Uma viagem inusitada

    Uma viagem inusitada. Sim, jamais poderia  imaginá-la, nem deve constar mesmo de qualquer catálogo de uma empresa de turismo. Estávamos minha mulher e eu querendo transferir os restos mortais de membros de minha família para  outro jazigo, pertencente à família dela, situado num local bem mais perto das capelas do cemitério de São João Batista, em Botafogo. Caminhada bem mais curta, sem subidas íngremes, e um perigo menor quanto a assaltos, sempre possíveis, num espaço tão amplo e tantas vezes tão deserto.

Nos  dirigimos à administração do cemitério, com a papelada cuidadosamente preparada para se entrar com o pedido. Depois de um longo atendimento, para conferência dos documentos, o funcionário que nos atendia falou: tudo pronto,  podemos agora mesmo fazer a exumação de sua mãe e, em seguida, já transportamos as quatro caixinhas com os ossos para o outro mausoléu. Mas agora?- lhe respondi eu. Temo que a caminhada seja um tanto longa, vamos ter de cruzar o cemitério duas vezes. E aquela rampa? Os meus joelhos estão fortes, mas não quero inaugurá-lo logo hoje. Meus exames estão bons, pratico atividade física, escrevo… O senhor  fique tranquilo, um carro os conduzirá por todo o trajeto. Um carro? Eis que outro rapaz aparece, nos chamando para o passeio. Fiquei perplexo: se tratava de um carrinho sim, penso que o usado no golfe, movimentado por pedaladas, uma parte coberta com um toldo, com dois lugares, a outra, traseira, com dois lugares também, esta com segurança menor. E lá fomos nós, passeando pelas alamedas dos espaços , cada vez mais estreitos,entre o jazigos. Deu para constatar que o campo santo (ih, não gosto do nome),  sob nova administração, estava bem mais cuidado: limpo, com muitas flores por todo o trajeto. Não está correndo muito?- indaguei.  Só com aceno de cabeça, o jovem, na direção, me fez ver que não. Ao nos aproximar da rampa: dá para o carro subir com quatro pessoas? De novo, na sua linguagem gestual, exibia total segurança. Subida convicta, até o jazigo.

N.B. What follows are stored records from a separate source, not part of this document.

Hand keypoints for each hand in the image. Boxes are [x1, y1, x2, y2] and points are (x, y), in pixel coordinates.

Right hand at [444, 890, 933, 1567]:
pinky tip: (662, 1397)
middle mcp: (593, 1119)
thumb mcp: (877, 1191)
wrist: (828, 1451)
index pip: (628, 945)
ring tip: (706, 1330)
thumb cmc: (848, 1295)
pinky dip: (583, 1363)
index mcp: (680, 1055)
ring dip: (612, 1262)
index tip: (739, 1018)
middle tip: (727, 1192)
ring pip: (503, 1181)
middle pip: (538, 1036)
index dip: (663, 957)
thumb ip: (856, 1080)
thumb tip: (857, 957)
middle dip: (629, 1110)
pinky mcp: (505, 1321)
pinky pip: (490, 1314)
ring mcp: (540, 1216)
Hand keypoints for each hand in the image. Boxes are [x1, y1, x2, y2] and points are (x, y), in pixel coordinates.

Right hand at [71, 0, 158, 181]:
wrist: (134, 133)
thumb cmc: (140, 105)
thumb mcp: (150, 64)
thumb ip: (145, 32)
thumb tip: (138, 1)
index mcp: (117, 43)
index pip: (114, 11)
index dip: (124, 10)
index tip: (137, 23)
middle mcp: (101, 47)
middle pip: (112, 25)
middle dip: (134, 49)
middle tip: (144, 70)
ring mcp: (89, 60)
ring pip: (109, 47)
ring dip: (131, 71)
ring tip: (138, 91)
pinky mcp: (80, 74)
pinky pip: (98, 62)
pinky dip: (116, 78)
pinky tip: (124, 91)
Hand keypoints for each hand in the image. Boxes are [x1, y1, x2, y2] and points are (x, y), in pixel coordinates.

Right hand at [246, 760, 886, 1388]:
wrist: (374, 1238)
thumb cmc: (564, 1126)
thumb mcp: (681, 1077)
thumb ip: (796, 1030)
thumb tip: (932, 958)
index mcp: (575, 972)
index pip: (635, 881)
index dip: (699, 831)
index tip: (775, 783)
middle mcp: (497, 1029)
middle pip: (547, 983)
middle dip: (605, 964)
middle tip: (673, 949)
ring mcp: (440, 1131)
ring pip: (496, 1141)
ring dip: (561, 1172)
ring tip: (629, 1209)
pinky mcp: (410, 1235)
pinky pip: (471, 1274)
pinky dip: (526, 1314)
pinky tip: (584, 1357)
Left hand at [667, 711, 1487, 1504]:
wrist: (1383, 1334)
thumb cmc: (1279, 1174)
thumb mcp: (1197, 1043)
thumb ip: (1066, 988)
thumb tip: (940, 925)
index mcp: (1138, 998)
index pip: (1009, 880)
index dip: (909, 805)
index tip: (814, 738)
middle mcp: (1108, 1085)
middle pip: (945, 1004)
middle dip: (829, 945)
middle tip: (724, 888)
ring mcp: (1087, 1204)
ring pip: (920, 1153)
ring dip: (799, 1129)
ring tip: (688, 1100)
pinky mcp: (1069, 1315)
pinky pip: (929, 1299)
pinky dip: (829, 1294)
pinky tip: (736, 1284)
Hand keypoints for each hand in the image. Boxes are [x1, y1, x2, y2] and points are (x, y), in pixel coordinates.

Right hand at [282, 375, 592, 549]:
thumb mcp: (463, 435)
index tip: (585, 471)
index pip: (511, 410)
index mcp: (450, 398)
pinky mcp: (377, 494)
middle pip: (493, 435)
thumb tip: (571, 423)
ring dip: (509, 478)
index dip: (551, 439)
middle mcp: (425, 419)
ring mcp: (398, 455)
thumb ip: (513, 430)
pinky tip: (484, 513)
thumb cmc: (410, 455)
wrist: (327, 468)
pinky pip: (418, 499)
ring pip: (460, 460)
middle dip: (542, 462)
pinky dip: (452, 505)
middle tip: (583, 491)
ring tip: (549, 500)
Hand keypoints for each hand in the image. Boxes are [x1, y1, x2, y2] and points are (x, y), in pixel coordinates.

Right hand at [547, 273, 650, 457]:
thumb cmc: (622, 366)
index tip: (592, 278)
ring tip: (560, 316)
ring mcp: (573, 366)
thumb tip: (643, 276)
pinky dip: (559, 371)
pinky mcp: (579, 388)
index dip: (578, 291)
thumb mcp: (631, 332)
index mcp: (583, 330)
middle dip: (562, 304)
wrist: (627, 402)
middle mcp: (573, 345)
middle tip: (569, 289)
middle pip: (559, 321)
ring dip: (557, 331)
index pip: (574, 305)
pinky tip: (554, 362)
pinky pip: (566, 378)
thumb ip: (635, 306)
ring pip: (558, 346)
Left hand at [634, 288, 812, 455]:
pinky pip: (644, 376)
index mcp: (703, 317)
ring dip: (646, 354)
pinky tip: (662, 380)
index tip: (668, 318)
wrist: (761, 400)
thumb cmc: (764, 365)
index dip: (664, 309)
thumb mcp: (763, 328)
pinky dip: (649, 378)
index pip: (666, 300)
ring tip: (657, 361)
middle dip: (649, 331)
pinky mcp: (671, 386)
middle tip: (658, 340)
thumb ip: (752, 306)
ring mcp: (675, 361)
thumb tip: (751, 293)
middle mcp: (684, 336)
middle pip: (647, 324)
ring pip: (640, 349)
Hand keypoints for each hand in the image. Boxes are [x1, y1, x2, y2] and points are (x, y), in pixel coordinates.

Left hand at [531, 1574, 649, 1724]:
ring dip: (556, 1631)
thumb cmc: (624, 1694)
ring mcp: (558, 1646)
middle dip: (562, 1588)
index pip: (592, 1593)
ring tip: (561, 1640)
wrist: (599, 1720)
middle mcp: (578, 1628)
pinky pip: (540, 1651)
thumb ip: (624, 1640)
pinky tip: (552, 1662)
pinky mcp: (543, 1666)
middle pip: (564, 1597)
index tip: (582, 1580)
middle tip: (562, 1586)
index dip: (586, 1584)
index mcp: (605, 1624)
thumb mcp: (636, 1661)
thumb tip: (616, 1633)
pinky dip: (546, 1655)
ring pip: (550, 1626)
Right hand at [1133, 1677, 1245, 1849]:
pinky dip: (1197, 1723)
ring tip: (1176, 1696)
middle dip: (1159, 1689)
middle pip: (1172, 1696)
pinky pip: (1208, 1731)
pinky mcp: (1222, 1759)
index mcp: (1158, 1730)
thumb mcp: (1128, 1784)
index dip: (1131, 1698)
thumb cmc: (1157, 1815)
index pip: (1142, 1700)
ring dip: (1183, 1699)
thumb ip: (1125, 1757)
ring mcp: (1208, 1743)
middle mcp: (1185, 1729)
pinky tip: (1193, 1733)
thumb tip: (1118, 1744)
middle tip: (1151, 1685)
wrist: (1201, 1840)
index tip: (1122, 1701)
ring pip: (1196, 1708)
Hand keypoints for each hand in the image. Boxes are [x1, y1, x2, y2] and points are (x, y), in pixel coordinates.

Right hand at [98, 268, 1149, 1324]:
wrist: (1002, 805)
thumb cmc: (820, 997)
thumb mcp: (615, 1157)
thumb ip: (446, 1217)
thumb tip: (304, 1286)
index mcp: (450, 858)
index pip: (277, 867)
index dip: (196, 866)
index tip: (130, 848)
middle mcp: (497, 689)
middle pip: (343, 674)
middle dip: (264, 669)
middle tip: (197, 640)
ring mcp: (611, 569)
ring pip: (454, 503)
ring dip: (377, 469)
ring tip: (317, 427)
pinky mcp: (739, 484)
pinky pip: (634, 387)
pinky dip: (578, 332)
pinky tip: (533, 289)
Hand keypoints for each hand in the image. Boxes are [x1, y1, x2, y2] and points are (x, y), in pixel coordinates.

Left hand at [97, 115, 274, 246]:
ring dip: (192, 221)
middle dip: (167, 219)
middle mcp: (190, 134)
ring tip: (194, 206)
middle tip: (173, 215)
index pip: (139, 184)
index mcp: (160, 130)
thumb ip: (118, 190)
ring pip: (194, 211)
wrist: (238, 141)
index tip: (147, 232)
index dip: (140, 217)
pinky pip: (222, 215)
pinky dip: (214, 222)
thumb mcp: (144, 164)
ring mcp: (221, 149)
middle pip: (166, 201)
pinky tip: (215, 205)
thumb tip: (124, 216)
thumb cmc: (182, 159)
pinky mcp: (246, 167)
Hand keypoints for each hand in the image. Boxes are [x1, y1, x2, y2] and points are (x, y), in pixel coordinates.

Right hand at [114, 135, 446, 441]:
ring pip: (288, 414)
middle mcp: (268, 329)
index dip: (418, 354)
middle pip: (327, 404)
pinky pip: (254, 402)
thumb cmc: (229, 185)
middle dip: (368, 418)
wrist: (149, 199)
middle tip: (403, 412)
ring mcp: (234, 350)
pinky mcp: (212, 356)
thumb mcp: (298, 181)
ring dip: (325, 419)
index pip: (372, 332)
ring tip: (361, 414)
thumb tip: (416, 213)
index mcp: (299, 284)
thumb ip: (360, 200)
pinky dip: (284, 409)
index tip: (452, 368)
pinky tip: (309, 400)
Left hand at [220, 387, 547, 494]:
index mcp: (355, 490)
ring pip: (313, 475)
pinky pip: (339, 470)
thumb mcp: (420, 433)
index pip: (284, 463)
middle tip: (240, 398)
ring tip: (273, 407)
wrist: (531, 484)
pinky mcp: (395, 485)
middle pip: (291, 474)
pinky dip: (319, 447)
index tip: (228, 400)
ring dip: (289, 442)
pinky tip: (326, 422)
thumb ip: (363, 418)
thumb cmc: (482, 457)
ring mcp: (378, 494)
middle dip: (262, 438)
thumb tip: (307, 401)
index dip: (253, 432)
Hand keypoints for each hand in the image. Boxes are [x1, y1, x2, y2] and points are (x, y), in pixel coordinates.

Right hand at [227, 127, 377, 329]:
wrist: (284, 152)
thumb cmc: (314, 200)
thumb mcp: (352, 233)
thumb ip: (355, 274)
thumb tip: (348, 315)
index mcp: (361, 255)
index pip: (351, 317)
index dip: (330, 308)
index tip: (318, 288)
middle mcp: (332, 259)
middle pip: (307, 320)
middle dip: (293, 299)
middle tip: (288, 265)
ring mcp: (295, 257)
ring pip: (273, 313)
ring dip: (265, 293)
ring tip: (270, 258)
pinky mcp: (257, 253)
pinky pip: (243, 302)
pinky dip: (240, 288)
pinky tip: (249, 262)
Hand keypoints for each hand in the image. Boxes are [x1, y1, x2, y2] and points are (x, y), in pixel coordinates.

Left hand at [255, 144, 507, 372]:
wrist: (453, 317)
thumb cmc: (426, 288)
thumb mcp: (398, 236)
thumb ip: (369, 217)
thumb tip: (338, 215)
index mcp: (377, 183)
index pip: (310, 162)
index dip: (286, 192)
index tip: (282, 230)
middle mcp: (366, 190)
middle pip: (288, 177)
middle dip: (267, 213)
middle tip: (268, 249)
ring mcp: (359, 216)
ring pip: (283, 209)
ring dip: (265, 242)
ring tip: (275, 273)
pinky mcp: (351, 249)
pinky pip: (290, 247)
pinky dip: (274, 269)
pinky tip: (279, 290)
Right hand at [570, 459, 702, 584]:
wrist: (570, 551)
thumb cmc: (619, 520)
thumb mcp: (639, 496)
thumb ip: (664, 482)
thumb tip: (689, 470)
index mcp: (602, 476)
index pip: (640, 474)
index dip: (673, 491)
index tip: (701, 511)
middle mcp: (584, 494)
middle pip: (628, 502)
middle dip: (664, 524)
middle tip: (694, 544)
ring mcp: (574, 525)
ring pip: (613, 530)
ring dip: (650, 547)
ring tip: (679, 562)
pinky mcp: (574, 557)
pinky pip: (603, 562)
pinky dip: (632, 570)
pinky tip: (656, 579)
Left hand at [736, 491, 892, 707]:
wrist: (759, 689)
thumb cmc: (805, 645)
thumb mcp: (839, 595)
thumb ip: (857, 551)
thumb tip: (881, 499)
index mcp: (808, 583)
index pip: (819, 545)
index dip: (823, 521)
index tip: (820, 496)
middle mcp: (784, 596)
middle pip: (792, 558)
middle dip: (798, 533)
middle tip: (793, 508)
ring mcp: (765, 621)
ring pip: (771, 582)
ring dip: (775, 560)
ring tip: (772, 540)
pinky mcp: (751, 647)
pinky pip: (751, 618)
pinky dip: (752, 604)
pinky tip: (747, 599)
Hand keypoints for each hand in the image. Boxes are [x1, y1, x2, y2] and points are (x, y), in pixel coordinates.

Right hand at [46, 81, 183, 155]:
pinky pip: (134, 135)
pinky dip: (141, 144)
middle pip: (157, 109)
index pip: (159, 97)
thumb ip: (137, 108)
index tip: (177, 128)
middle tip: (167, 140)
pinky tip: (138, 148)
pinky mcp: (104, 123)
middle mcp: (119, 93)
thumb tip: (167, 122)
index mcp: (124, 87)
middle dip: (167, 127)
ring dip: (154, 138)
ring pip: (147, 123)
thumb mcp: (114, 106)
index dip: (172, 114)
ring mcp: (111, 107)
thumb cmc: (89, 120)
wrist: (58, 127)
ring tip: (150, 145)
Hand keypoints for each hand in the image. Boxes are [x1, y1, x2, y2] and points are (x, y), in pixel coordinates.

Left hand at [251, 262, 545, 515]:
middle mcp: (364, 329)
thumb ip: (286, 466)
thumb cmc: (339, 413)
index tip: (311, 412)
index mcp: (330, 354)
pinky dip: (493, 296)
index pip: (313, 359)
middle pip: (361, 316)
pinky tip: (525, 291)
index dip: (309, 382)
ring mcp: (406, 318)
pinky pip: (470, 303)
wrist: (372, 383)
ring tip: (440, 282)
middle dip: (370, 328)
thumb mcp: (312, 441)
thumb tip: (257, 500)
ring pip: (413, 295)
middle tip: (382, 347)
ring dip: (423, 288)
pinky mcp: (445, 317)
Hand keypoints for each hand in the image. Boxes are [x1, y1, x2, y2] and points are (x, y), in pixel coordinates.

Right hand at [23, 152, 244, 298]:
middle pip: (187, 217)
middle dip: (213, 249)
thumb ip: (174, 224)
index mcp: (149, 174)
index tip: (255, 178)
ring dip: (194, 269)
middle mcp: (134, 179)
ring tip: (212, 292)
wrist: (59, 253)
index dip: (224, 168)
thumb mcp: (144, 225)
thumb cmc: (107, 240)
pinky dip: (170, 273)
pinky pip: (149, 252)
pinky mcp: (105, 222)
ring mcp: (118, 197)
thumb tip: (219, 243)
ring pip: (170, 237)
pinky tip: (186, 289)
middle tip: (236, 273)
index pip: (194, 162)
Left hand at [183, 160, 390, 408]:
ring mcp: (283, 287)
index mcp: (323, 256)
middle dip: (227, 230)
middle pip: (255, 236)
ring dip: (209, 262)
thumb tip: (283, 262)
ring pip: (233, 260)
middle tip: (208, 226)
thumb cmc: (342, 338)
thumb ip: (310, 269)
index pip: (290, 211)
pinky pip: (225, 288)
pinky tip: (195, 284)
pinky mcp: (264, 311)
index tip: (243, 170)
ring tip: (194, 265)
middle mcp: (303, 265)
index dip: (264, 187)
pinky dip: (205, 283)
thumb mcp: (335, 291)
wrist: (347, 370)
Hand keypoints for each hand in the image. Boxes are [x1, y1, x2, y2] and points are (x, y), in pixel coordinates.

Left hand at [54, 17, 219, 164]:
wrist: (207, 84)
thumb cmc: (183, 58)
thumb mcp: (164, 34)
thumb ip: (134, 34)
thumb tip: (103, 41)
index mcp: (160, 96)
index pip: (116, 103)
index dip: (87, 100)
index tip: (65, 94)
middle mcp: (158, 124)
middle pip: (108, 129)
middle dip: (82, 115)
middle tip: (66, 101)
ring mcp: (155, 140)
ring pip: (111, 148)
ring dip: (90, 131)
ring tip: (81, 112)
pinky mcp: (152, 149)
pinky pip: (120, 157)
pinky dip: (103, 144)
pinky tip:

A exumação se fez num instante e logo  logo  eis quatro caixas em outro carro para a  travessia, em roteiro oposto. O rapaz e  outro funcionário, já  com alguma idade, trabalhavam com uma destreza impensável. Os músculos do jovem se sobressaíam. Aquele trabalho era a sua academia de musculação.

Os dois carros partiam, por caminhos diferentes, para o outro lado do cemitério. Aquele passeio me fazia ter uma panorâmica do local favorável. Se o campo é santo, não sei, mas que é vistoso, lá isto é. E sem, ainda! , engarrafamentos de trânsito. Até que não é um local tão fúnebre assim, refletia. Não creio que nossa passagem no carrinho fosse notada por alguém de algum morador destas residências. Mas quem pode garantir? Observa-se facilmente que há as residências dos ricos, dos de classe média e dos pobres. A separação social persiste. Chegamos ao novo mausoléu bem rápido. Logo depois chegava o outro carro. Aberto o jazigo, com a experiência acumulada pelos empregados, em pouquíssimo tempo estava tudo terminado. Novo enterro da família e posse de outra morada. A minha certamente. Mas, o passeio no carro não tinha ainda findado: fomos nele até à porta do cemitério, ainda a uma boa distância. Delicadeza até o fim.

Certamente, percorrer tão longa distância naquele carro, embora trêfego, amenizara minha tensão, meu sofrimento sim, ainda que  me reavivasse mais fortemente em mim a sempre repetida precariedade da vida, de que, a cada passo, nos esquecemos, desgastando-nos com cada minúscula pedrinha em nossa curta trajetória, tornando-a, assim, também, além de curta, pequena.